Source -
'''

No golden parachute tax gross ups. In the event that there is a change in control that triggers any so-called “golden parachute” excise taxes under Section 280G of the Code, the Company is not obligated to provide tax gross up protection to any of our executive officers.

 

 

Prohibition on short sales, derivatives trading and pledging and hedging of Company securities. The Company’s insider trading policy provides that certain executives (including our NEOs) may not enter into short sales of our securities or buy or sell exchange-traded options on our securities. Further, the Company’s insider trading policy prohibits pledging or hedging of the Company’s securities by NEOs, executive officers and directors.

 

 

Executive officer share ownership guidelines. We recognize the importance of aligning our executives’ interests with those of our shareholders. As a result, the Board has established share ownership guidelines for our NEOs. Under these guidelines, our NEOs are expected to accumulate Class A shares having a fair market value equal to the assigned multiples of their applicable base salaries (5x for Mr. Stewart and 2x for Mr. Chien).

 

Objectives of Our Compensation Program

 

The Board’s primary objectives in setting total compensation and providing certain elements of compensation for our NEOs are to:

 

 

attract talented and experienced NEOs and retain their services on a long-term basis;

 


32

 

motivate our NEOs to achieve our annual and long-term operating and strategic goals;

 

 

align the interests of our NEOs with the interests of the Company and those of our shareholders; and

 

 

encourage our NEOs to balance the management of long-term risks and long-term performance with yearly performance.

 

Executive Compensation Process

 

Roles in Establishing NEO Compensation

 

As discussed above, we have elected to avail ourselves of the “controlled company” exemption available under the listing rules of NYSE, and therefore are not required to have a compensation committee. For 2019, all of the Board members collectively remained responsible for establishing, implementing and reviewing the compensation program for our NEOs. In doing so, the Board obtains recommendations from management with respect to the elements of NEO compensation, performance targets and results, legal and regulatory guidance, and market and industry data, all of which may be relevant in determining compensation. In addition, the Board consults with our CEO regarding our performance goals, and our CEO periodically meets with the Board to discuss our CEO’s performance and that of our other NEO.

'''

Dataset -
'''

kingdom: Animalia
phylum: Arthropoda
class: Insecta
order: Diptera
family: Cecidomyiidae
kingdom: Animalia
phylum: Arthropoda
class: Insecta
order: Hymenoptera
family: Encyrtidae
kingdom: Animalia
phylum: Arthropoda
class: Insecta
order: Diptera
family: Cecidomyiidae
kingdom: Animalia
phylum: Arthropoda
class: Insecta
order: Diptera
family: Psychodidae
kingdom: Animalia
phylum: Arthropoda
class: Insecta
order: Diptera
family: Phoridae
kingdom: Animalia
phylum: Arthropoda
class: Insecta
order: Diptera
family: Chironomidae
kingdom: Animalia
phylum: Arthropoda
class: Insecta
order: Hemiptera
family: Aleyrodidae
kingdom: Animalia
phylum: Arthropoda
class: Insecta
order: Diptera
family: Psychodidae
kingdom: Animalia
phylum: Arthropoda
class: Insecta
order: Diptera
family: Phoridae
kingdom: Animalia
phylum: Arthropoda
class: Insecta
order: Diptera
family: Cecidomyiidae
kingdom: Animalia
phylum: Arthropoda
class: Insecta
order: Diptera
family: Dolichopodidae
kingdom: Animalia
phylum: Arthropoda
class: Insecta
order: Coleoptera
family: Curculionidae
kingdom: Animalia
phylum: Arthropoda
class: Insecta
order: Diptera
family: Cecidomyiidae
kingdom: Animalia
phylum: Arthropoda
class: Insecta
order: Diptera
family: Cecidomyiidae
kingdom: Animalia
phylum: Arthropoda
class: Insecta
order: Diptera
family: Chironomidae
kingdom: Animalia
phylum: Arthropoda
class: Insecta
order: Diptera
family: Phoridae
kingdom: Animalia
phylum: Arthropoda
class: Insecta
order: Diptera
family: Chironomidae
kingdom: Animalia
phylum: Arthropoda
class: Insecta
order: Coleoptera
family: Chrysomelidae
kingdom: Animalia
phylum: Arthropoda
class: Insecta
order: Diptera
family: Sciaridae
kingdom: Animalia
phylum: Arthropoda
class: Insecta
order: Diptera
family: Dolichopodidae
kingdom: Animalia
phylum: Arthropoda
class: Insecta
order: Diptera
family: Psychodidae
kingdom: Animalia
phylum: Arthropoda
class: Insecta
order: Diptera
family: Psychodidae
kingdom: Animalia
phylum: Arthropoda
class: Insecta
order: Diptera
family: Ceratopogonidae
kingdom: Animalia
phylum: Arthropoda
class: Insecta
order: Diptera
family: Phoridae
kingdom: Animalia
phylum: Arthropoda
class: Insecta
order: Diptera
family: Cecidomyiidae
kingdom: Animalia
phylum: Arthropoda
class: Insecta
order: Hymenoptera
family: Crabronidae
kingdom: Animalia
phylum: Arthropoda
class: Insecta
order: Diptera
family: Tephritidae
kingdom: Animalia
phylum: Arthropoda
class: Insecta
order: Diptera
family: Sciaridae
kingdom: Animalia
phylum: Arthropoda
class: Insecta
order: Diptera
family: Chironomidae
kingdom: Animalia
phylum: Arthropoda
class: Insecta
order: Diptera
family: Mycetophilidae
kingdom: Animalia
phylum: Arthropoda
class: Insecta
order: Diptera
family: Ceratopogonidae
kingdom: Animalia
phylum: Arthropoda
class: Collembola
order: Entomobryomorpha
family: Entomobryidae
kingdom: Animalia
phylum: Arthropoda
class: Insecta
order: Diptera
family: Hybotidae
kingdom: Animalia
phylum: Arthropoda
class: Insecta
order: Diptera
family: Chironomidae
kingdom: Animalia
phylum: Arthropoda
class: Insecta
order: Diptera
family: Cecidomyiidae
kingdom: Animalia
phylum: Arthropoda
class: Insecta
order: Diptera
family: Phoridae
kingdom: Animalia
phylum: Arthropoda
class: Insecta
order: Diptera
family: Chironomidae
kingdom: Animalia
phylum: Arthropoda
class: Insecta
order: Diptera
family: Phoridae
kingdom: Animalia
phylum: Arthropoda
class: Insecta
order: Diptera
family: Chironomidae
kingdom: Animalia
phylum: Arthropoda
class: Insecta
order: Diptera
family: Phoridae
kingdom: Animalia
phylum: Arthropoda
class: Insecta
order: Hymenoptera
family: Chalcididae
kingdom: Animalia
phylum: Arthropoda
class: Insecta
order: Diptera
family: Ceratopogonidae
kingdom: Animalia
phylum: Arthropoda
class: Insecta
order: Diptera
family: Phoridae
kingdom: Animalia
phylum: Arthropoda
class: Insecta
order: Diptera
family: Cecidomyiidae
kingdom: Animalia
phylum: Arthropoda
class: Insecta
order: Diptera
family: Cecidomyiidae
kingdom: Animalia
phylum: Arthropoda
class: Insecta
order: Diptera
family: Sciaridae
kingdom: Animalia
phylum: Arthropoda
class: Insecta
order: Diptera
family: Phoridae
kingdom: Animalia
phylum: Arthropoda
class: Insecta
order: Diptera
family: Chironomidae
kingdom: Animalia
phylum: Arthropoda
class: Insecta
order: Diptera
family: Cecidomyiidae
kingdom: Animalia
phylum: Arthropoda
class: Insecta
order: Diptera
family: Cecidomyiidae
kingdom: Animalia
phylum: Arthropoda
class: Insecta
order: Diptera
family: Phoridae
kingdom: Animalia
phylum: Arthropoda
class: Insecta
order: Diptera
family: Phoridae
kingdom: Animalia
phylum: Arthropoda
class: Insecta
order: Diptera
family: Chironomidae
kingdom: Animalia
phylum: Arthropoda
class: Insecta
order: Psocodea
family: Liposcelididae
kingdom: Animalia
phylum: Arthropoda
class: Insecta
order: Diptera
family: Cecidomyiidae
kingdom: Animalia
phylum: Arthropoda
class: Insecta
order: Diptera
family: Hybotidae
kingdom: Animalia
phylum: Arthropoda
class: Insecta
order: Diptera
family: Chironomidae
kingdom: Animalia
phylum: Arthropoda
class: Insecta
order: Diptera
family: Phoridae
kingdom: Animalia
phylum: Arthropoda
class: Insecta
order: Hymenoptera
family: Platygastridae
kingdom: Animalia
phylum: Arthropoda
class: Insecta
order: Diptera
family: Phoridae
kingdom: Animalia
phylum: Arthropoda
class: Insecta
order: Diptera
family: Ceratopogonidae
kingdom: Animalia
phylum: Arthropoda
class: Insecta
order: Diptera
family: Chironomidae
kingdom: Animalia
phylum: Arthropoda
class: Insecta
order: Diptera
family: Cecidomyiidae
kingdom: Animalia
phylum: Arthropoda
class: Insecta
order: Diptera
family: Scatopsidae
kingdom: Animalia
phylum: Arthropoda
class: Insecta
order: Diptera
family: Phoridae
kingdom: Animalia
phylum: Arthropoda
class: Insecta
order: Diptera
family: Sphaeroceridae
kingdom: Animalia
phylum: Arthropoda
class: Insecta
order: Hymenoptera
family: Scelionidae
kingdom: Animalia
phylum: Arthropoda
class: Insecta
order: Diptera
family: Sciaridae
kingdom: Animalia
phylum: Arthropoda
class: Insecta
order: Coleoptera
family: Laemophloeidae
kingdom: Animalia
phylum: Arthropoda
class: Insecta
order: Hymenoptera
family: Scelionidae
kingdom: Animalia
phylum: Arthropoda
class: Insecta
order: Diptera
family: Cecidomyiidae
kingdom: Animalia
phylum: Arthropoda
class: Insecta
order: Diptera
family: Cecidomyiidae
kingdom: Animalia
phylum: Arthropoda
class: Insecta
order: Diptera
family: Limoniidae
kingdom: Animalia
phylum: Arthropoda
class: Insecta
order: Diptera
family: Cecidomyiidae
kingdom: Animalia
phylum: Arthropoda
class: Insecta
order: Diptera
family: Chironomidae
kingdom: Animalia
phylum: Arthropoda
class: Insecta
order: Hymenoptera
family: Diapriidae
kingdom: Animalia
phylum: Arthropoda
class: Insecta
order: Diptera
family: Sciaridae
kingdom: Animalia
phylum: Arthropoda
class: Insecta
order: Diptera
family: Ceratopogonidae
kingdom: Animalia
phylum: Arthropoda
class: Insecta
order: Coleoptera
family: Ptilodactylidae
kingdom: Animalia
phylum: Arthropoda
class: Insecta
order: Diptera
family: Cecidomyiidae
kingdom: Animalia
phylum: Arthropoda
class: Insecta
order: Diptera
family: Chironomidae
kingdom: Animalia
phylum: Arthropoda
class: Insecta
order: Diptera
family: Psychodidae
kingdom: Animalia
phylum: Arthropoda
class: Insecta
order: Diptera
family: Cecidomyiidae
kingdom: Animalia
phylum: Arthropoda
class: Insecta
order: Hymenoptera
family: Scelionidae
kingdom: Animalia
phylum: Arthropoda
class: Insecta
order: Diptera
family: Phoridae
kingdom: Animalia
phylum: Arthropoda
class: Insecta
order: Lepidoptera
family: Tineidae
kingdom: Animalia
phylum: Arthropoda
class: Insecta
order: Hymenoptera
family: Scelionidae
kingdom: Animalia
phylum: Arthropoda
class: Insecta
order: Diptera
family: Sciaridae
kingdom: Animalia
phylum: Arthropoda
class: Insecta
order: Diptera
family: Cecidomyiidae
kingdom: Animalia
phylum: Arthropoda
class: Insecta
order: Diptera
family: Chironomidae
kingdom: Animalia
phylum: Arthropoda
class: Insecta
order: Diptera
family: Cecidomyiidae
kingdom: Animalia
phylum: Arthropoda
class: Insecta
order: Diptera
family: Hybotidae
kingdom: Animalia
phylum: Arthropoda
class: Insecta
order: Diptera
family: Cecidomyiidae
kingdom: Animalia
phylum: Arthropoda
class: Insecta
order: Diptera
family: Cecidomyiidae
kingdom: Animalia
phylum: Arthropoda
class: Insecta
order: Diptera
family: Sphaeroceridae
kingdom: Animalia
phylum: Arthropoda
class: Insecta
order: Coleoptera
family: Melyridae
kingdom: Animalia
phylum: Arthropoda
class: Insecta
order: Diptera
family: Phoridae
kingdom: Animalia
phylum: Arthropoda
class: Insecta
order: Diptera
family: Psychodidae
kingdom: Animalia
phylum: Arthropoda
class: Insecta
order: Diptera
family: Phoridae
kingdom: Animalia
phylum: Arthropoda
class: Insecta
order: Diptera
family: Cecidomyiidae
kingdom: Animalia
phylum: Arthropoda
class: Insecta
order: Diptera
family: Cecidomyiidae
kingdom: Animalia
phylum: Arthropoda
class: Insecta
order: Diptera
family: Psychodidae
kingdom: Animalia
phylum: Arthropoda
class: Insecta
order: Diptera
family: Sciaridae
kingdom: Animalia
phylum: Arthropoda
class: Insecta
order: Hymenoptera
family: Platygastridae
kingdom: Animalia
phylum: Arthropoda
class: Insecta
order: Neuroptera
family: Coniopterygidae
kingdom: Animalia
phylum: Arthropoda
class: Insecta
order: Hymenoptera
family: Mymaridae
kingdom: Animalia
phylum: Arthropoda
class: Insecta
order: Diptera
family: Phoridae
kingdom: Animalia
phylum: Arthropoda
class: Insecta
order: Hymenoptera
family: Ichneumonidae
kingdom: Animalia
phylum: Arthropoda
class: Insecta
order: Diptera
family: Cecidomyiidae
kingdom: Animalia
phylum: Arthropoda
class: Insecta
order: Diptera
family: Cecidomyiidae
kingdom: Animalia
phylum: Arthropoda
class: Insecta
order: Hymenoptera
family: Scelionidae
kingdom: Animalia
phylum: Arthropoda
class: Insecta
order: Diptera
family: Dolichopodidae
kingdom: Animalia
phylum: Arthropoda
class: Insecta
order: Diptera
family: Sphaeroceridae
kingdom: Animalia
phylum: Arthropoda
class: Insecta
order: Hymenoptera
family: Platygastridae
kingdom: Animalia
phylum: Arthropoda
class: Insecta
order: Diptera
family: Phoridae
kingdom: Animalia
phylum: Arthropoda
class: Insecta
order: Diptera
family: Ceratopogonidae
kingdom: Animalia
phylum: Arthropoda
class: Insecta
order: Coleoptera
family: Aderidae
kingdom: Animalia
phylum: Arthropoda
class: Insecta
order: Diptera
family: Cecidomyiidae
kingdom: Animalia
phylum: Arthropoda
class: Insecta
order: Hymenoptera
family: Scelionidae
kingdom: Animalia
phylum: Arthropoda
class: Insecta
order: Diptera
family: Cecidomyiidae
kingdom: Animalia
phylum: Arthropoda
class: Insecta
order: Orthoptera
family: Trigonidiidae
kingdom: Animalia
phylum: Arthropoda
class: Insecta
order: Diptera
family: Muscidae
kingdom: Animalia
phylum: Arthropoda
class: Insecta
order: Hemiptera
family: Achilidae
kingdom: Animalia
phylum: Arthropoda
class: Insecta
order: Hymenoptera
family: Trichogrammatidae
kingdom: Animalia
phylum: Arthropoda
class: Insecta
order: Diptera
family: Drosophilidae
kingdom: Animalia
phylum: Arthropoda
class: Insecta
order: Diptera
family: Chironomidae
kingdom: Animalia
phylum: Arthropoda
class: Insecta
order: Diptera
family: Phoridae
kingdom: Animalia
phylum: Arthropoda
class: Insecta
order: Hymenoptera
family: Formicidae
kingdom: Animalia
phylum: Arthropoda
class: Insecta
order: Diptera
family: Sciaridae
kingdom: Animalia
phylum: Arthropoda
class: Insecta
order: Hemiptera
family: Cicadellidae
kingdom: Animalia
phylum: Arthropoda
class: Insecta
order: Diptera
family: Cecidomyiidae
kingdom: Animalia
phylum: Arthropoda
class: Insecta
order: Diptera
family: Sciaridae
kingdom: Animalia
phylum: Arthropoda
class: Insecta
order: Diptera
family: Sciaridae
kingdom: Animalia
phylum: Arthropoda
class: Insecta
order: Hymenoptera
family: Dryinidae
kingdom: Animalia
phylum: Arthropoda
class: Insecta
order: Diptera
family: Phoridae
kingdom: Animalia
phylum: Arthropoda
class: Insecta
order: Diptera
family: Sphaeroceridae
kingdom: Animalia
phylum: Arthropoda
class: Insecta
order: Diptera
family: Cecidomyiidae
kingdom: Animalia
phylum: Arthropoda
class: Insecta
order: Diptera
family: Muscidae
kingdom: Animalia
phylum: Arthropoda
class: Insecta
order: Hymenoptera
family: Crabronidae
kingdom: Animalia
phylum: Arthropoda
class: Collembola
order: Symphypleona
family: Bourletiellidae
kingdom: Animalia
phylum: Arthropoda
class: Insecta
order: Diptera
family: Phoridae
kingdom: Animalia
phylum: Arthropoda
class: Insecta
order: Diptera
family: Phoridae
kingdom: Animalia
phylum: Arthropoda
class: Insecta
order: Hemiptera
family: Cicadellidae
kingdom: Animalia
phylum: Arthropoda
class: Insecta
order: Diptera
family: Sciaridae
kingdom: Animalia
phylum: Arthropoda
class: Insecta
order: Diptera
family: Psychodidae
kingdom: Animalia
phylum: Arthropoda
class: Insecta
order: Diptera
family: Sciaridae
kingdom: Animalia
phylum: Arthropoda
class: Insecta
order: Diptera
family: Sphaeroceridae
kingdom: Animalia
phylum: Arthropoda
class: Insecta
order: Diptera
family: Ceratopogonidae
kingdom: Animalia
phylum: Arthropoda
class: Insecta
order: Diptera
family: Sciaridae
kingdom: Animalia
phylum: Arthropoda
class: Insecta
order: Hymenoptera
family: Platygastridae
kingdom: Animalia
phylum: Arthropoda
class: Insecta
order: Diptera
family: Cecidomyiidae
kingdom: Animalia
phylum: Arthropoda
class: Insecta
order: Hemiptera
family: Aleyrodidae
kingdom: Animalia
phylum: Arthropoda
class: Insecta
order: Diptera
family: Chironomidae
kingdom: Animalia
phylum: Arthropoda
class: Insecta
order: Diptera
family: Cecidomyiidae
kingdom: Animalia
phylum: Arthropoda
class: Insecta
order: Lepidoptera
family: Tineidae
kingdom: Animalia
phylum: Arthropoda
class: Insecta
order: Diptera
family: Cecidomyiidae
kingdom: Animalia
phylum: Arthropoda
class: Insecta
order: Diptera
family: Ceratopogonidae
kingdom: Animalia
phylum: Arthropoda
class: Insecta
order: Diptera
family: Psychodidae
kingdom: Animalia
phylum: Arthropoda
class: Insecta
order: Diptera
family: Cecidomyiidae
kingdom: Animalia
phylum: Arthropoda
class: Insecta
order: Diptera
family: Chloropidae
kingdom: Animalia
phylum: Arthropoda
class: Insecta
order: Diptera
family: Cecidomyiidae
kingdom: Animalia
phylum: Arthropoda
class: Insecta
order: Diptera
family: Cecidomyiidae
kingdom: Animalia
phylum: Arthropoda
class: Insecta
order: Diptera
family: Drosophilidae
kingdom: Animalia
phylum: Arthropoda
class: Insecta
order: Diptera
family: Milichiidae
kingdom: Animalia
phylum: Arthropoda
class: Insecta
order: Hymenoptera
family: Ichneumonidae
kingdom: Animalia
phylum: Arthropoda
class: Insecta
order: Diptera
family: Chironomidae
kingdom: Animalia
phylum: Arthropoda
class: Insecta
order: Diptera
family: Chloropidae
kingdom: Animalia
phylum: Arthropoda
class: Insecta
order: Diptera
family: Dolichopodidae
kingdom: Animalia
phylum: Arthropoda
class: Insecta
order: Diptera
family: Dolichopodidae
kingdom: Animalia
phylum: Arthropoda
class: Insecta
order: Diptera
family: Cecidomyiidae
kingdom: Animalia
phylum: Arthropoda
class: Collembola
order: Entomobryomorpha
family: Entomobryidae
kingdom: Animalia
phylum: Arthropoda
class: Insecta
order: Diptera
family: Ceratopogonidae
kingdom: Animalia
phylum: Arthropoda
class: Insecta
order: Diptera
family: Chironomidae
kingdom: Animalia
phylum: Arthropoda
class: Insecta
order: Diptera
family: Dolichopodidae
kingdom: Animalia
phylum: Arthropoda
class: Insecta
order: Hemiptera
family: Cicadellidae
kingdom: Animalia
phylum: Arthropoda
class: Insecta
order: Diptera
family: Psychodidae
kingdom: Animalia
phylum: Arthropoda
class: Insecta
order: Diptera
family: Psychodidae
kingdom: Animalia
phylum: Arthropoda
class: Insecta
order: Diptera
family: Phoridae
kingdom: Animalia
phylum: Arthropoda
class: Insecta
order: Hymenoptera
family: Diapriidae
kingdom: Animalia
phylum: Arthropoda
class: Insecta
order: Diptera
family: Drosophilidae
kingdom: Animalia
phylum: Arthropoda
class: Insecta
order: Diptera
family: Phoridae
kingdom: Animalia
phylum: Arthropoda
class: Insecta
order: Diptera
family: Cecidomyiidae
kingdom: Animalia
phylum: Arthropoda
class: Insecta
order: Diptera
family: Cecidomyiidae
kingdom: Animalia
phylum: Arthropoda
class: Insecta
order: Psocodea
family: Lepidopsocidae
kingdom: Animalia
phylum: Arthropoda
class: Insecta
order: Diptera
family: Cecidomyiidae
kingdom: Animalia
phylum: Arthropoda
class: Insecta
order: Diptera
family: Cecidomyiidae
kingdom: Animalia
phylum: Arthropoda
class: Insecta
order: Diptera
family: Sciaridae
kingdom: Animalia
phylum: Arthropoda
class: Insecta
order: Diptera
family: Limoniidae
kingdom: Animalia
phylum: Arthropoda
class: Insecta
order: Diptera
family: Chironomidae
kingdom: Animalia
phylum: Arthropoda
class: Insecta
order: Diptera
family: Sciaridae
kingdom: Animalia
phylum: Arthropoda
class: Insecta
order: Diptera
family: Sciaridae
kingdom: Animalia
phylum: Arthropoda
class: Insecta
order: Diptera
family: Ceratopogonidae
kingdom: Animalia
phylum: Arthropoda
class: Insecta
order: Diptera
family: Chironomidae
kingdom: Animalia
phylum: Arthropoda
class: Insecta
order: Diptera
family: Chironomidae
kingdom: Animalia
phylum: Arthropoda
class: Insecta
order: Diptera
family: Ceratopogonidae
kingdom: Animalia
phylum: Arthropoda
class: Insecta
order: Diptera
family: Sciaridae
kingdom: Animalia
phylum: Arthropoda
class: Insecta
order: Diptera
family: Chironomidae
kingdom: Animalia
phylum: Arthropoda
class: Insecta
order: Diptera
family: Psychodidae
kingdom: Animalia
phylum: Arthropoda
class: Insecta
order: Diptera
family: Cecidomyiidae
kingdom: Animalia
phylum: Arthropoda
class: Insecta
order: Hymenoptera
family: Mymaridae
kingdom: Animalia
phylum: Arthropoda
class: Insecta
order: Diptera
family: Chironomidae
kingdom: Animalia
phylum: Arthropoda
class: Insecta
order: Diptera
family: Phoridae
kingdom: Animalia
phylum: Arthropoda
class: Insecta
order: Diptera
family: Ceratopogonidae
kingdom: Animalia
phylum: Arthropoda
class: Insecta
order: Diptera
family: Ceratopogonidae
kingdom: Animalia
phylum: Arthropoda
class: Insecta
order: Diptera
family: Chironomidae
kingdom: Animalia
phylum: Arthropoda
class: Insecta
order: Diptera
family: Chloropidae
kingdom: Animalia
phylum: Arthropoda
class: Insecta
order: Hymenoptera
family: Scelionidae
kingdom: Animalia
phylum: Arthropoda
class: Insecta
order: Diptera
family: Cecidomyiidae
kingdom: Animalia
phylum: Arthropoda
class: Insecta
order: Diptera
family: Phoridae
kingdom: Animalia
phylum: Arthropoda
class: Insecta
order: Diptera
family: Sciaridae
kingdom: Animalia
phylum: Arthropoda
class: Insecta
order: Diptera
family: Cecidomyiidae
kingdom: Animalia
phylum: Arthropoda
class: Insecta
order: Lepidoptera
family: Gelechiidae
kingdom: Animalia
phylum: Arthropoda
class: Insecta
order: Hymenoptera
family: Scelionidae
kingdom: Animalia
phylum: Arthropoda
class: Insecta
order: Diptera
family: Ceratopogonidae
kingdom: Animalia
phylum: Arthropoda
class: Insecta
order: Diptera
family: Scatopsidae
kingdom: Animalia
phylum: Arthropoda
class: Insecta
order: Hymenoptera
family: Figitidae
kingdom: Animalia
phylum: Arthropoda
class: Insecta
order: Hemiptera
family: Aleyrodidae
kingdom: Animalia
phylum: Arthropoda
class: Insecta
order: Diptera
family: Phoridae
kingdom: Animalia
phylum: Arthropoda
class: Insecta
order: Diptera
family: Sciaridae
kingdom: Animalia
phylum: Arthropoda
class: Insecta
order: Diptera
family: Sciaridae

'''

What is asked -
(1) Reproduce a portion of the executive compensation passage word for word. Begin at the words "Prohibition on short" and stop after "and 2x for Mr. Chien).".
(2) Under the share ownership guidelines in the executive compensation passage, what multiple of his base salary is Mr. Stewart expected to accumulate in Class A shares?

Solution list -
(1)
Prohibition on short sales, derivatives trading and pledging and hedging of Company securities. The Company’s insider trading policy provides that certain executives (including our NEOs) may not enter into short sales of our securities or buy or sell exchange-traded options on our securities. Further, the Company’s insider trading policy prohibits pledging or hedging of the Company’s securities by NEOs, executive officers and directors.

 

 

Executive officer share ownership guidelines. We recognize the importance of aligning our executives’ interests with those of our shareholders. As a result, the Board has established share ownership guidelines for our NEOs. Under these guidelines, our NEOs are expected to accumulate Class A shares having a fair market value equal to the assigned multiples of their applicable base salaries (5x for Mr. Stewart and 2x for Mr. Chien).

(2) Five times his base salary (5x).